The chemo has effected her short term memory. Even she says that she has chemo fog, BAD! We sure pray this is the last kicker those cancer basterds need. (If you don't get that humor then you need to read earlier posts.)

Five days down and 16 to go.

21days of chemo

Well I am into day 21 hospital stay. It's kinda boring but my family are all great to come spend time with me and that is wonderfull. I want to especially thank Missy for doing a blog page for me. That is one of those things I always say I will do but don't. Another step in my "well I meant to do that" and you know where that path leads to so I hope with her help she will get me to where I want to go and pray that my whole family will be there also.  I feel very grateful that my family all noticed my downhill climb and alerted me and Jerry and when jerry took me into the ER and misdiagnosed me with a stroke and put me into the hospital I'm glad that we were both humble enough to listen. Two days later my neurologist called jerry and said she had been looking at my MRI and she didn't agree with that diagnosis and had made me an appointment up at the University hospital for the next day and suggested we go there which we did and they did another MRI and said they would like me to go over to Huntsman's hospital for the doctors here to read it and give their opinion about the test so we did. And dr Cowen came in and he called in dr Jensen to help explain what they found and they both agreed that it wasn't a stroke but brain Xander. And dr Jensen said he could get me into surgery the next day. So the next morning I was being rolled down the hall to the surgery room and thinking to myself I hope these men know what they are doing. Later I learned that I had the two best doctors in that field. I feel that I have been very blessed. Because both doctors are wonderful and come highly recommended and once again I feel that Heavenly Father was watching over me.   I have done very well with the chemo. It has never made me sick and I haven't lost my hair. Jerry and my boys have given me wonderful blessing. One of which they blessed me that I would be patient with the doctors and nurses. When I told my doctor about that blessing hr said he really liked that.  I want to say thanks for all the cards phone calls and visits. They have all been great. I love you all. I pray that the lord will continue in blessing all of us. I love you all. Thank for all your thoughts and prayers. Barbara smith

Last Chemo!

Tomorrow morning our mom goes into Huntsman's for her last chemo treatment. 

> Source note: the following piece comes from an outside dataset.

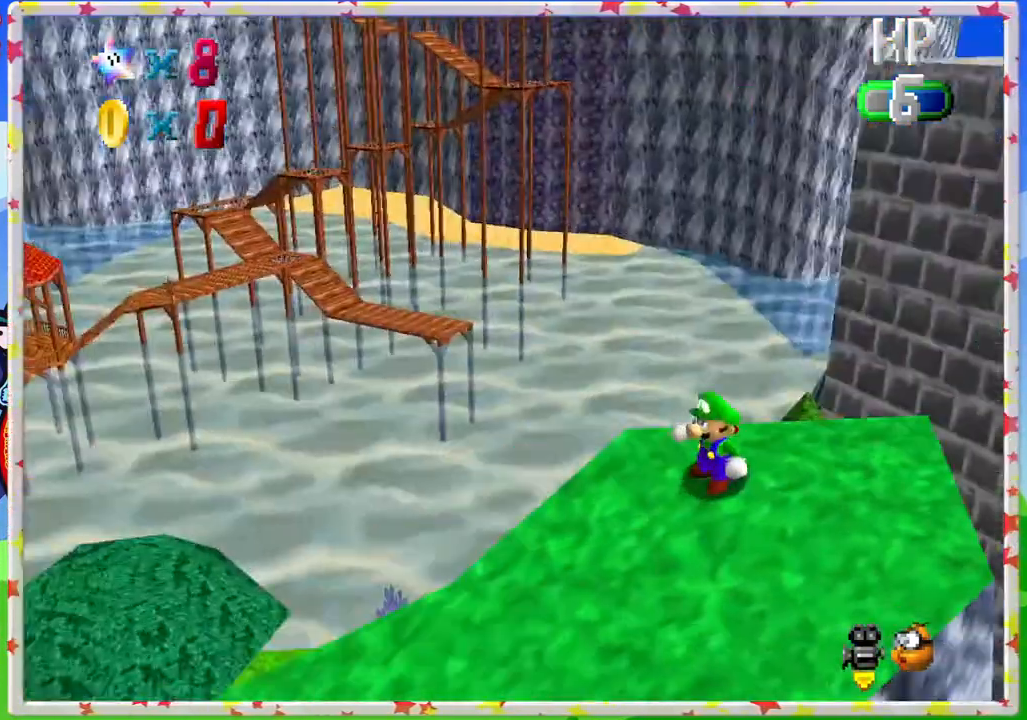
{"buttons": [], "left_stick": "down", "events": [[67, "C_LEFT", "up"], [117, "C_LEFT", "down"], [267, "C_LEFT", "up"], [383, "left_stick", "down"]]}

While we are feeling optimistic, the next three week hospital stay will be difficult. Not because we are worried that she will be sick but because she is so spunky she will go crazy being cooped up. She doesn't like hospital rules. She does like the hospital staff a lot and they love her.

Last week she got an MRI and we get the results from Dr. Cohen tomorrow at her appointment.

Karen got the whole Fam Damly together on Sunday. It was great to be all together.

This last chemotherapy will completely wipe out her immune system. Any illness to her would cause complications. We will keep you updated. 

She would love to get your phone calls and texts.